=== PROBLEM REQUIREMENTS ===
Rewrite the records as a numbered list, covering only the lines from the beginning of the records through the line containing "dist [-0.053538, 0.021024]", inclusive. Omit any blank lines.

——————————

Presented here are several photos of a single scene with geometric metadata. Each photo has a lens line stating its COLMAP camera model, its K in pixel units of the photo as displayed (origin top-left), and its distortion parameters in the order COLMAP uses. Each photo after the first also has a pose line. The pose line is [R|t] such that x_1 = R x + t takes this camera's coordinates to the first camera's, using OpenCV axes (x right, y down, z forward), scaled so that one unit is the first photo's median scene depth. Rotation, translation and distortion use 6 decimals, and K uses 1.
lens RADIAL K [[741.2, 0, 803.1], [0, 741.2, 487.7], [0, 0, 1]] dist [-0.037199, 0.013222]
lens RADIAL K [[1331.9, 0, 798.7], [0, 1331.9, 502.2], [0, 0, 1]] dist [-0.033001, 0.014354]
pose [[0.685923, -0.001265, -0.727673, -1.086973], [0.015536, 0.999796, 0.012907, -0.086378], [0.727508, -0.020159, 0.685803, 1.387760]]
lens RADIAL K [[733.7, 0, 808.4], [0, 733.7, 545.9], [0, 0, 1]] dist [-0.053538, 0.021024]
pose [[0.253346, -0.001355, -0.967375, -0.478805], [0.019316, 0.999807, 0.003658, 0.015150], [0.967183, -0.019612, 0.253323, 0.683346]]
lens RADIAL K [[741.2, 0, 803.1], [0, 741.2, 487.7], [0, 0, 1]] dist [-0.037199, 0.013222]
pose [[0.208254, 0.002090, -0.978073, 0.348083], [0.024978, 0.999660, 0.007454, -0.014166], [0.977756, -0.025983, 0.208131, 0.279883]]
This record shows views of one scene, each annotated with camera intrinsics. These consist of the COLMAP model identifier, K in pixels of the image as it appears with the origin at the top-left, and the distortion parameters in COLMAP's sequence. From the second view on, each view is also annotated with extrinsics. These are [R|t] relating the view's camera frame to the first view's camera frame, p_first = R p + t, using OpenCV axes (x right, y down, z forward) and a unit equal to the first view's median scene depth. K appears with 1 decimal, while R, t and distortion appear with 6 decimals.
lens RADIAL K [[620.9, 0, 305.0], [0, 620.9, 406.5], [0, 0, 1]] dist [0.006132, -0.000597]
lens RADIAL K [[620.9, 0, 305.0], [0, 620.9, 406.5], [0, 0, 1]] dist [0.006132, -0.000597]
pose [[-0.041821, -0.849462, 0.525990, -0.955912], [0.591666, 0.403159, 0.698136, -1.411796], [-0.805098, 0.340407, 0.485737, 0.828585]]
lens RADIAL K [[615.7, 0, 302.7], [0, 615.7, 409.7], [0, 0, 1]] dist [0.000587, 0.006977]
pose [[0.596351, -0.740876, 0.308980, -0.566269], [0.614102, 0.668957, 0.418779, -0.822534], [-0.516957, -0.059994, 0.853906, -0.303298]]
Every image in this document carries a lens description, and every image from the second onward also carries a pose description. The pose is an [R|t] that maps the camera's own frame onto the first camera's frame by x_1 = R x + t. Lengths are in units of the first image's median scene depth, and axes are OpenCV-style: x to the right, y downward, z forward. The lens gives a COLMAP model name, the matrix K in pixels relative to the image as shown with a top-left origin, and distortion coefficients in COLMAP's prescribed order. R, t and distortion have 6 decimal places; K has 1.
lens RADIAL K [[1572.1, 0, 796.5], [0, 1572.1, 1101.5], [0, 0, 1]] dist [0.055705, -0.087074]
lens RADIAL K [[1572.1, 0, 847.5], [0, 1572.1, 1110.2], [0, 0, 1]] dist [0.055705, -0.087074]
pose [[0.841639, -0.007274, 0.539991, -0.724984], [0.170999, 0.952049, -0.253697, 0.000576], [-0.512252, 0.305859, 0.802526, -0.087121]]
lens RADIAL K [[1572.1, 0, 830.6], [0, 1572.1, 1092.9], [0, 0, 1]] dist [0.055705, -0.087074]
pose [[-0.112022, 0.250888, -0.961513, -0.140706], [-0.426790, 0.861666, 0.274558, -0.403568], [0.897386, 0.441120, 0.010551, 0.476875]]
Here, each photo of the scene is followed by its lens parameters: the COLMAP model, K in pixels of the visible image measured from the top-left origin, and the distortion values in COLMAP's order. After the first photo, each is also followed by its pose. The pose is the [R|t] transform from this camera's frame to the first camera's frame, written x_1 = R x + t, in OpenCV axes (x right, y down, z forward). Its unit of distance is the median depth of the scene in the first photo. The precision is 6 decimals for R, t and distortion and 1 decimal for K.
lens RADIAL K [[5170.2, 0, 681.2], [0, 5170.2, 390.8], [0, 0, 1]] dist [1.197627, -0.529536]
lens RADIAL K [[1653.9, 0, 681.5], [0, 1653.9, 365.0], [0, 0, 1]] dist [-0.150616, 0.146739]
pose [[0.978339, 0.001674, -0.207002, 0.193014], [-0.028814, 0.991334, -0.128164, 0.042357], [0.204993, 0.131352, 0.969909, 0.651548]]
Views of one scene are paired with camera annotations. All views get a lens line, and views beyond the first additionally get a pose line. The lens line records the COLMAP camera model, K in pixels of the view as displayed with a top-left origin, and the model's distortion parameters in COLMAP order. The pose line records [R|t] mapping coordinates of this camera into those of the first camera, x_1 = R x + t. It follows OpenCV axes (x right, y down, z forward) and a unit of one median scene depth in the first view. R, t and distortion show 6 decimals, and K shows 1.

——————————

=== ANSWER SPACE ===
1. Presented here are several photos of a single scene with geometric metadata. Each photo has a lens line stating its COLMAP camera model, its K in pixel units of the photo as displayed (origin top-left), and its distortion parameters in the order COLMAP uses. Each photo after the first also has a pose line. The pose line is [R|t] such that x_1 = R x + t takes this camera's coordinates to the first camera's, using OpenCV axes (x right, y down, z forward), scaled so that one unit is the first photo's median scene depth. Rotation, translation and distortion use 6 decimals, and K uses 1.
2. lens RADIAL K [[741.2, 0, 803.1], [0, 741.2, 487.7], [0, 0, 1]] dist [-0.037199, 0.013222]
3. lens RADIAL K [[1331.9, 0, 798.7], [0, 1331.9, 502.2], [0, 0, 1]] dist [-0.033001, 0.014354]
4. pose [[0.685923, -0.001265, -0.727673, -1.086973], [0.015536, 0.999796, 0.012907, -0.086378], [0.727508, -0.020159, 0.685803, 1.387760]]
5. lens RADIAL K [[733.7, 0, 808.4], [0, 733.7, 545.9], [0, 0, 1]] dist [-0.053538, 0.021024]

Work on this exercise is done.